Copy out each line of the records below word for word, keeping every field name and value unchanged.

>>>

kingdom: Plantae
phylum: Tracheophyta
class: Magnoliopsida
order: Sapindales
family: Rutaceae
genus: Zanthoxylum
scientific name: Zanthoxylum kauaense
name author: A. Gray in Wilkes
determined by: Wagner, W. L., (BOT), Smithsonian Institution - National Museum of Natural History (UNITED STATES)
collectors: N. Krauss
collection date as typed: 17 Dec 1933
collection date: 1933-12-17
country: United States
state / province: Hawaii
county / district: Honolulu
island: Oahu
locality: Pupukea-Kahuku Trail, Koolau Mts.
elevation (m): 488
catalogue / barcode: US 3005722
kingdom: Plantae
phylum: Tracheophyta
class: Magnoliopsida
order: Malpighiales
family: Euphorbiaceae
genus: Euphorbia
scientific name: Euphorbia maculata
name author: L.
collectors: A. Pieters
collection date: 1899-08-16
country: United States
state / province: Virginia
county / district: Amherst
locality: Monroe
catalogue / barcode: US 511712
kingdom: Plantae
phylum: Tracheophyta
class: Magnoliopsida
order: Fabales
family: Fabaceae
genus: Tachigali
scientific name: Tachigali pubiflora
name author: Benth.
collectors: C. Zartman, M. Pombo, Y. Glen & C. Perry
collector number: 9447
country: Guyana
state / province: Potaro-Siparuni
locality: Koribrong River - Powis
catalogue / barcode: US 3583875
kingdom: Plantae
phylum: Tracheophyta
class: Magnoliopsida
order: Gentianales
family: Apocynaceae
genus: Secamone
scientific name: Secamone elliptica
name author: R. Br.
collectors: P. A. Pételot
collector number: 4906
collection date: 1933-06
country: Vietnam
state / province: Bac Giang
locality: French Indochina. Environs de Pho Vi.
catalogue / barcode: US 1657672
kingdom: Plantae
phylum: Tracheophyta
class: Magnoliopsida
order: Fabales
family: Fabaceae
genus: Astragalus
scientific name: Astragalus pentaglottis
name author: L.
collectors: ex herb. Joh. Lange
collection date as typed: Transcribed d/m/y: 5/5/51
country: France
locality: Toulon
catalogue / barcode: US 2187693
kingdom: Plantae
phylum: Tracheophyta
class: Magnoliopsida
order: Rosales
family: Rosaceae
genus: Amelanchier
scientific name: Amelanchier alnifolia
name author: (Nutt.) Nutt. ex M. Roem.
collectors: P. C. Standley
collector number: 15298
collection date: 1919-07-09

<<<

_Expected answer_
kingdom: Plantae
phylum: Tracheophyta
class: Magnoliopsida
order: Sapindales
family: Rutaceae
genus: Zanthoxylum
scientific name: Zanthoxylum kauaense
name author: A. Gray in Wilkes
determined by: Wagner, W. L., (BOT), Smithsonian Institution - National Museum of Natural History (UNITED STATES)
collectors: N. Krauss
collection date as typed: 17 Dec 1933
collection date: 1933-12-17
country: United States
state / province: Hawaii
county / district: Honolulu
island: Oahu
locality: Pupukea-Kahuku Trail, Koolau Mts.
elevation (m): 488
catalogue / barcode: US 3005722
kingdom: Plantae
phylum: Tracheophyta
class: Magnoliopsida
order: Malpighiales
family: Euphorbiaceae
genus: Euphorbia
scientific name: Euphorbia maculata
name author: L.
collectors: A. Pieters
collection date: 1899-08-16
country: United States
state / province: Virginia
county / district: Amherst
locality: Monroe
catalogue / barcode: US 511712
kingdom: Plantae
phylum: Tracheophyta
class: Magnoliopsida
order: Fabales
family: Fabaceae
genus: Tachigali
scientific name: Tachigali pubiflora
name author: Benth.
collectors: C. Zartman, M. Pombo, Y. Glen & C. Perry
collector number: 9447
country: Guyana
state / province: Potaro-Siparuni
locality: Koribrong River - Powis
catalogue / barcode: US 3583875
kingdom: Plantae
phylum: Tracheophyta
class: Magnoliopsida
order: Gentianales
family: Apocynaceae
genus: Secamone
scientific name: Secamone elliptica
name author: R. Br.
collectors: P. A. Pételot
collector number: 4906
collection date: 1933-06
country: Vietnam
state / province: Bac Giang
locality: French Indochina. Environs de Pho Vi.
catalogue / barcode: US 1657672
kingdom: Plantae
phylum: Tracheophyta
class: Magnoliopsida
order: Fabales
family: Fabaceae
genus: Astragalus
scientific name: Astragalus pentaglottis
name author: L.
collectors: ex herb. Joh. Lange
collection date as typed: Transcribed d/m/y: 5/5/51
country: France
locality: Toulon
catalogue / barcode: US 2187693
kingdom: Plantae
phylum: Tracheophyta
class: Magnoliopsida
order: Rosales
family: Rosaceae
genus: Amelanchier
scientific name: Amelanchier alnifolia
name author: (Nutt.) Nutt. ex M. Roem.
collectors: P. C. Standley
collector number: 15298
collection date: 1919-07-09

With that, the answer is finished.